Task statement –
For the string "table", work out how many lines of the data contain it and give that number with nothing added.

*** Dataset records ***

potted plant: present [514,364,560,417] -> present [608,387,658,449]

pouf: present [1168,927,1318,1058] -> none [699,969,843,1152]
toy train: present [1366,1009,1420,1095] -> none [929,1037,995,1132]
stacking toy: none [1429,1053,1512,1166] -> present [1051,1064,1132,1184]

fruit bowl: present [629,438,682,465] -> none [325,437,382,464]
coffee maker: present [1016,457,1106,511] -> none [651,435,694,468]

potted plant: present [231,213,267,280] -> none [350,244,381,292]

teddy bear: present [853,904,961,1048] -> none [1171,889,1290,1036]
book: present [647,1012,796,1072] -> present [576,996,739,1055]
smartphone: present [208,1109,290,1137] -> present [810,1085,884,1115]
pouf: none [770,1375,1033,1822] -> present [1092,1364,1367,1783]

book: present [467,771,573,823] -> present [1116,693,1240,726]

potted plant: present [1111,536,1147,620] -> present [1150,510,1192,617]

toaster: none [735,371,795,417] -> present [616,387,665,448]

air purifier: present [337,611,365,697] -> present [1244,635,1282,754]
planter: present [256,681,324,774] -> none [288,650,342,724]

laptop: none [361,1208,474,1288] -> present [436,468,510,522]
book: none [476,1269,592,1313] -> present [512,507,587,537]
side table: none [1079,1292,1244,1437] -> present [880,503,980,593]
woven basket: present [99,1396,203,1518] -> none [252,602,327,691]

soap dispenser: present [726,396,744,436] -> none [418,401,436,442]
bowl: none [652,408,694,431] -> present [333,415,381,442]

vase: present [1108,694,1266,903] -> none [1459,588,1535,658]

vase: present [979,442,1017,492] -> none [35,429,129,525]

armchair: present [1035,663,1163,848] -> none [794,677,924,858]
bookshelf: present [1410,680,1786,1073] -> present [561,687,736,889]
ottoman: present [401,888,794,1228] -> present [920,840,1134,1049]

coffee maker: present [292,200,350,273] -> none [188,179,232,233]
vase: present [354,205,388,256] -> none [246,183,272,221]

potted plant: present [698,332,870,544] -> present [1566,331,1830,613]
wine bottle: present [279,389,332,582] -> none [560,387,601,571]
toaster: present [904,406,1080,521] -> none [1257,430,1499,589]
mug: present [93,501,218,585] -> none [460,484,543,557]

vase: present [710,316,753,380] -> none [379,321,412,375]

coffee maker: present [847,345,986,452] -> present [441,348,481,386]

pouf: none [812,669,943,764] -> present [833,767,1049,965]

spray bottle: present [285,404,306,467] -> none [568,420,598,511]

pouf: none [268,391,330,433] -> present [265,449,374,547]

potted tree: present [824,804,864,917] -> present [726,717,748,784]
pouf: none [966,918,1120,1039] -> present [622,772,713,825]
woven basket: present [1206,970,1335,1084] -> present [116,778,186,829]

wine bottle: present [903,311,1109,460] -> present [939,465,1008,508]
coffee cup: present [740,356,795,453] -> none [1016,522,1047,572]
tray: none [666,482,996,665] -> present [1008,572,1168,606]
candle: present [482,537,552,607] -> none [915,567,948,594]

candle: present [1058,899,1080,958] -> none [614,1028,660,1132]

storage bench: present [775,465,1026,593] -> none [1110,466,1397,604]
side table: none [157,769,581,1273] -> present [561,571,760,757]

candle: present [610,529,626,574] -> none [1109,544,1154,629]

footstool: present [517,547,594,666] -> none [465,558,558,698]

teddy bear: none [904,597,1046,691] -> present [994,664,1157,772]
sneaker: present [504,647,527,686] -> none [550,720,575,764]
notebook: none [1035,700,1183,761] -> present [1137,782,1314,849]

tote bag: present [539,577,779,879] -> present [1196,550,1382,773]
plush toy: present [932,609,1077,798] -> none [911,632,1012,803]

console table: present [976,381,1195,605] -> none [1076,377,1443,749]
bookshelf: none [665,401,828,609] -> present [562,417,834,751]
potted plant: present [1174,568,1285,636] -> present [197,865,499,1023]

***

Exercise result –
3